Neue Studie untersucht Forschung zu generativer KI beim Sprachenlernen

Eine kürzlich veröffentlichte Studie hat einen Überblick über 2 Jahre GenAI-Studien zum Sprachenlernen und -lehren erstellt. Wirklich interessantes Material. Einige wichtige Erkenntnisse für mich:

  1. Ein großer Trend in der Literatur scheint der Übergang von existenziellen Fragen, ob KI verboten werden sollte, zu praktischen Implementierungsstrategien zu sein. Akademische Integrität war Anfang 2023 ein Hauptanliegen, während sich Studien 2024 stark darauf konzentrierten, wie KI effektiv eingesetzt werden kann.
  2. Forschung zeigt, dass die Interaktion mit KI-Tools die Fremdsprachenangst erheblich reduzieren kann.
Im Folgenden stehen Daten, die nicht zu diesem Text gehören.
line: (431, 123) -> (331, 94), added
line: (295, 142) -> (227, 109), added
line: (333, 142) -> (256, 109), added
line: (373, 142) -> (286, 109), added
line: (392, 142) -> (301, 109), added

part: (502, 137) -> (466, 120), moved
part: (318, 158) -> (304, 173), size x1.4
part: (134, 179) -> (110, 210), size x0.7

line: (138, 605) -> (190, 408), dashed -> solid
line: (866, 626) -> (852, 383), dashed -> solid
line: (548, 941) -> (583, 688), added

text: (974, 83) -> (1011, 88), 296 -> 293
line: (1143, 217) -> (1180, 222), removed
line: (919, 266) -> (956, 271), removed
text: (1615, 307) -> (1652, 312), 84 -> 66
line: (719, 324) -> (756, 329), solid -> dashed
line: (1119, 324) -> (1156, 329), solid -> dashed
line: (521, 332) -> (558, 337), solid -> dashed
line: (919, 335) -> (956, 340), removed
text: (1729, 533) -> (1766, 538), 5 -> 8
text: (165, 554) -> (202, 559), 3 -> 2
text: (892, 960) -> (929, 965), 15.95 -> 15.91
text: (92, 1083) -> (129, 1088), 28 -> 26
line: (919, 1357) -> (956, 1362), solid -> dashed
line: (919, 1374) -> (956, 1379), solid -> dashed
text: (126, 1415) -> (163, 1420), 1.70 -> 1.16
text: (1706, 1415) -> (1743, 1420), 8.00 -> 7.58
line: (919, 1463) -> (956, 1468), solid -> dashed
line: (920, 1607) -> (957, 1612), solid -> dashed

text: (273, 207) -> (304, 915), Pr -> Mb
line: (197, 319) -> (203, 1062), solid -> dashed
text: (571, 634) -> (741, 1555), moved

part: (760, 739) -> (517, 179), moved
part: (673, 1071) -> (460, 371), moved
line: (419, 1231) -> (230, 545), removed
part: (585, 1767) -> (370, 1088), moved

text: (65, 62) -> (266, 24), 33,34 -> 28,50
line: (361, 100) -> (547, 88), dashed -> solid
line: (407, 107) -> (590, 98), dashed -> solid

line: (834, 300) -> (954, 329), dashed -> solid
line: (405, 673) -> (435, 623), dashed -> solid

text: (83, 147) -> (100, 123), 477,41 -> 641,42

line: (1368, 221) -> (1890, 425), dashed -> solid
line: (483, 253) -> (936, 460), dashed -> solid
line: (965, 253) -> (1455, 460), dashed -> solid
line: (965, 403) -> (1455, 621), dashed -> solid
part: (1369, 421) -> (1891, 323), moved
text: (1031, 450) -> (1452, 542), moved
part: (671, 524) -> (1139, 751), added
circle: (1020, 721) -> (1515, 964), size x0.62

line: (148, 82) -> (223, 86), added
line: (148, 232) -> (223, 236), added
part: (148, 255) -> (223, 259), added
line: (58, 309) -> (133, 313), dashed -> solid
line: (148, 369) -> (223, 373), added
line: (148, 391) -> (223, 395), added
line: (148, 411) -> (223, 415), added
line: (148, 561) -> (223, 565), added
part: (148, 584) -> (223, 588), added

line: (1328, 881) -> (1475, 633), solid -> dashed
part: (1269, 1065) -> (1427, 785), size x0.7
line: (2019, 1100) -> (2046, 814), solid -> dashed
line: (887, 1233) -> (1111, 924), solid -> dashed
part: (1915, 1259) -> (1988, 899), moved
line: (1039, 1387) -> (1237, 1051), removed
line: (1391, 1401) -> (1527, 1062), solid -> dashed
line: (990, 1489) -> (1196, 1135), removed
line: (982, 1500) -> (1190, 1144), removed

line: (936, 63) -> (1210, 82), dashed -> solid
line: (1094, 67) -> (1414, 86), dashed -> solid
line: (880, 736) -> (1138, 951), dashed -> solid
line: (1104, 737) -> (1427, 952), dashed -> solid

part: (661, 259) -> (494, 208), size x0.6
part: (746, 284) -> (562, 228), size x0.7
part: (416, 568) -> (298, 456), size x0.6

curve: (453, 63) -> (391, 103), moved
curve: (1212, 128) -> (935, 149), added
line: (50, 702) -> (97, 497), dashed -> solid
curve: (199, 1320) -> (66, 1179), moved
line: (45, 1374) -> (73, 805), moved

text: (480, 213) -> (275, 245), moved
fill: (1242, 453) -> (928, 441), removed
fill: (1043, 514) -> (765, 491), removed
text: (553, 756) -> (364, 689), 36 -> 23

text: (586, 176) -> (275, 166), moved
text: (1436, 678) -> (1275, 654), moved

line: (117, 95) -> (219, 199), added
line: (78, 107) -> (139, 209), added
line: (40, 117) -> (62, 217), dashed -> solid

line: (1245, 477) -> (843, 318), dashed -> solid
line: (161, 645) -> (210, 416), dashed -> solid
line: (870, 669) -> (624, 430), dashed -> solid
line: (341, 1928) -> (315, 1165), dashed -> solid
Durch die Bereitstellung eines wertungsfreien Raums zum Üben und sofortigem Feedback steigert GenAI die Selbstwirksamkeit und Motivation der Lernenden und fungiert eher als Begleiter denn als bloßes Werkzeug.
  3. Aktuelle Forschung legt ein spezifisches Kollaborationsmodell nahe: KI ist am besten für mechanisches Feedback (Grammatik, Vokabelkorrektur) und sofortige Verfügbarkeit geeignet, während menschliche Lehrer bei sozialen Elementen, der Aufrechterhaltung langfristigen Interesses und der Bereitstellung nuancierter, komplexerer Kritik überlegen sind. Lies: Mensch in der Schleife.
  4. 42,4% der einbezogenen Forschung konzentrieren sich auf Schreibfähigkeiten, aber es gibt zunehmende Belege dafür, dass Chatbots für das Sprechüben effektiv sind, insbesondere zur Reduzierung der Angst vor mündlicher Kommunikation. Es bestehen deutliche Lücken in der Forschung zu Hör- und Lesefähigkeiten, was darauf hindeutet, dass Nutzer den unmittelbarsten Nutzen bei der Schreibunterstützung finden könnten, während mündliche Interaktionstools noch reifen.
  5. Erstaunliche 86,1% der empirischen Studien konzentrieren sich auf das Englischlernen, mit sehr geringer Vertretung anderer Sprachen oder Kontexte aus dem Globalen Süden. Dies schafft eine "anglophone Voreingenommenheit", bei der die Wirksamkeit dieser Tools für das Erlernen von Sprachen wie Spanisch, Französisch oder weniger häufig unterrichteten Sprachen weitgehend unbestätigt bleibt. Angesichts der wirtschaftlichen Anreize nicht überraschend, aber dennoch etwas, worauf man achten sollte.

Persönlich nutze ich ChatGPT für unkritische spanische Vokabel-/Grammatikwiederholungen und es hat Wunder gewirkt. Das gibt viel Zeit während der 1:1-Sitzungen mit Lehrern frei, um sich auf komplexere Konzepte, Akzentfeintuning, Redewendungen usw. zu konzentrieren.